As DeepFake video manipulation techniques escalate, posing profound threats, the urgent need to develop efficient detection strategies is underscored. However, one particular issue lies with facial images being mis-detected, often originating from degraded videos or adversarial attacks, leading to unexpected temporal artifacts that can undermine the efficacy of DeepFake video detection techniques. This paper introduces a novel method for robust DeepFake video detection, harnessing the power of the proposed Graph-Regularized Attentive Convolutional Entanglement (GRACE) based on the graph convolutional network with graph Laplacian to address the aforementioned challenges. First, conventional Convolution Neural Networks are deployed to perform spatiotemporal features for the entire video.
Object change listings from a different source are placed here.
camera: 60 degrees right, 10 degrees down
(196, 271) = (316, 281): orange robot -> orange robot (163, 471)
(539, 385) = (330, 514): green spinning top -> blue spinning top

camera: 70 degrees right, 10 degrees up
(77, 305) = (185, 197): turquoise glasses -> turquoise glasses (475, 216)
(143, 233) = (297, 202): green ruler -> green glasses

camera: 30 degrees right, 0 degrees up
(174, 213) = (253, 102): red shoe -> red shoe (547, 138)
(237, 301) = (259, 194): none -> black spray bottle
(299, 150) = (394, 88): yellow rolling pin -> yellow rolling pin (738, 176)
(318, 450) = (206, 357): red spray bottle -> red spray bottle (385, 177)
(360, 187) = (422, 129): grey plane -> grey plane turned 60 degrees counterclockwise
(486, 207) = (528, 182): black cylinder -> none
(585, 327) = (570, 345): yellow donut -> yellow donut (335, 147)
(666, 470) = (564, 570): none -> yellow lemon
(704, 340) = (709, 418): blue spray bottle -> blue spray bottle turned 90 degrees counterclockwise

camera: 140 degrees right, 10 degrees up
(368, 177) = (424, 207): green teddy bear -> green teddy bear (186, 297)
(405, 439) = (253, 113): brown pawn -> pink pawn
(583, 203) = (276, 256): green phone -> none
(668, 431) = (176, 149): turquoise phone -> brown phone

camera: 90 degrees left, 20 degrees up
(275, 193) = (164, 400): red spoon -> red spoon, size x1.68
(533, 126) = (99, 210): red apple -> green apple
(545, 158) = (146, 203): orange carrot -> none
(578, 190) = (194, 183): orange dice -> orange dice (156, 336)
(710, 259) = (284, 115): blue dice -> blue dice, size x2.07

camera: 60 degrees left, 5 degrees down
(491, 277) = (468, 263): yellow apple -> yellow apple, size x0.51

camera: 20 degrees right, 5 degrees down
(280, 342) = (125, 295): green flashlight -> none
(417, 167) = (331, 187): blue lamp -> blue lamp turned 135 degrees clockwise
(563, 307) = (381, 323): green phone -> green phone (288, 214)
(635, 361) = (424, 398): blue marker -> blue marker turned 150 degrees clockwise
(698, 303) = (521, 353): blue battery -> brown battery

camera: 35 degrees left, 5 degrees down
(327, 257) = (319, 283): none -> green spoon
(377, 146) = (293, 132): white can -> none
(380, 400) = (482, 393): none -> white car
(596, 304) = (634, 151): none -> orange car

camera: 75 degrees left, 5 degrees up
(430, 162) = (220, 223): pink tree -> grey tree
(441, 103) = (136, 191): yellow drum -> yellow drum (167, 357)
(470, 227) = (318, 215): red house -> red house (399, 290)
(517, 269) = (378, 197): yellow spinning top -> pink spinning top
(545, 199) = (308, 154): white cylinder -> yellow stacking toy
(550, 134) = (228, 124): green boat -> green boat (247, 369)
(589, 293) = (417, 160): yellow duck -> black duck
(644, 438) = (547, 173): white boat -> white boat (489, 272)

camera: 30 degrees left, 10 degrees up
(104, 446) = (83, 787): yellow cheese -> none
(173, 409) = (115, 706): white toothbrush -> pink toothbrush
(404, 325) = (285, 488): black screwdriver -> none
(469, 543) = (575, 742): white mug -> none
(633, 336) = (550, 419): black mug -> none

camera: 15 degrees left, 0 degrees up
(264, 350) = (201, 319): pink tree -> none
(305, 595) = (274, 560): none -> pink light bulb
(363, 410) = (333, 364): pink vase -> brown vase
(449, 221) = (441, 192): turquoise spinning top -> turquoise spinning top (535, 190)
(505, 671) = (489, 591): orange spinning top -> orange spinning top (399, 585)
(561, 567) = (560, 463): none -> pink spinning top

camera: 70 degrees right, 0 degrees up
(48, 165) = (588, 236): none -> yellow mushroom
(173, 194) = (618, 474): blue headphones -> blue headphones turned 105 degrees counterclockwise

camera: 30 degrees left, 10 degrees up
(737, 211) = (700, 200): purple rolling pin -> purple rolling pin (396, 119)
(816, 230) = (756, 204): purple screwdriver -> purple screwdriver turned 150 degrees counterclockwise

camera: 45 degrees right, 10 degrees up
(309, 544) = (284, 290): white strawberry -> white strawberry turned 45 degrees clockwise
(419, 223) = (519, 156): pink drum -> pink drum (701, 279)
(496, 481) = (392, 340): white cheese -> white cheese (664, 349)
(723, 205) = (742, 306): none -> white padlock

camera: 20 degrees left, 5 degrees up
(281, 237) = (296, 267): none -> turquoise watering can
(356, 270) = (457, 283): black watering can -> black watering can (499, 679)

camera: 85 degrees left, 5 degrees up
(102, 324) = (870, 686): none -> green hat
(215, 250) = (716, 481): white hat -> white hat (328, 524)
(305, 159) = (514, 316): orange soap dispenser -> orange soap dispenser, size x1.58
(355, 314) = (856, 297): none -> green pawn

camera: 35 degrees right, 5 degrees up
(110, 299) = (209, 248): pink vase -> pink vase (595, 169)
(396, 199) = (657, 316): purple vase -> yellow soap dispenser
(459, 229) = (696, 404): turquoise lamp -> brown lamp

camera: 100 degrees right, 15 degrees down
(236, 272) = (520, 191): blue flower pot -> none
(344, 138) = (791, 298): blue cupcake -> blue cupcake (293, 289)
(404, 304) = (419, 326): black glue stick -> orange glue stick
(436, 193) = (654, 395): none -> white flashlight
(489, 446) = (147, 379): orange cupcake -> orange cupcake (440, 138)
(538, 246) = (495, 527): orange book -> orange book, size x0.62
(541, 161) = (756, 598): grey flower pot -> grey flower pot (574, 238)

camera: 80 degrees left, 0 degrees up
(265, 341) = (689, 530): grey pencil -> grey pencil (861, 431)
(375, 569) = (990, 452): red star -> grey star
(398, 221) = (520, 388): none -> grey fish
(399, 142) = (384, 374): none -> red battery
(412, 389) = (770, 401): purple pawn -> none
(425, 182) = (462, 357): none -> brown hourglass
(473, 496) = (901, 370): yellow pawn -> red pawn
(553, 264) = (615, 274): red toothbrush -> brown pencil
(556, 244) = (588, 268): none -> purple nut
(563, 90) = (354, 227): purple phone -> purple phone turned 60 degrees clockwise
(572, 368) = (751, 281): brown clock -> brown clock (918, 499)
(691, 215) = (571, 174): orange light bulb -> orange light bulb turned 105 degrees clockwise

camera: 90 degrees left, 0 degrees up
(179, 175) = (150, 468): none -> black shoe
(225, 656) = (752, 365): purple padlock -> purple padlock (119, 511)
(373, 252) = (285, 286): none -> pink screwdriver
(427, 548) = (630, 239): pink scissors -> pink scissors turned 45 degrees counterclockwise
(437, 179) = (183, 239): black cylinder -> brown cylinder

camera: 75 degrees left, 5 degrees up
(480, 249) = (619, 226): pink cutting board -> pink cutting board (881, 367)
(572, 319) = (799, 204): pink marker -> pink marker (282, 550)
Then, the spatial and temporal features are mutually entangled by constructing a graph with sparse constraint, enforcing essential features of valid face images in the noisy face sequences remaining, thus augmenting stability and performance for DeepFake video detection. Furthermore, the Graph Laplacian prior is proposed in the graph convolutional network to remove the noise pattern in the feature space to further improve the performance. Comprehensive experiments are conducted to illustrate that our proposed method delivers state-of-the-art performance in DeepFake video detection under noisy face sequences. The source code is available at https://github.com/ming053l/GRACE.


Key findings
GRACE achieves state-of-the-art performance on multiple DeepFake datasets, surpassing existing methods, particularly in scenarios with noisy face sequences caused by adversarial attacks or unreliable face detection. The proposed Graph Laplacian smoothing and sparsity constraint significantly improve robustness to noise. The ablation study shows the effectiveness of each component in GRACE.
Approach
GRACE leverages a CNN backbone to extract spatiotemporal features. These features are entangled via an affinity matrix, forming a graph representation processed by a GCN with Graph Laplacian smoothing prior regularization and sparsity constraint to filter noise and focus on valid facial features. A classifier then determines video authenticity.
Datasets
FaceForensics++ (FF++), Celeb-DFv2, DeepFake Detection Challenge Dataset (DFDC)
Model(s)
Graph-Regularized Attentive Convolutional Entanglement (GRACE) using a 53-layer Cross Stage Partial Network (CSPNet) as the backbone and a Graph Convolutional Network (GCN)
Author countries
Taiwan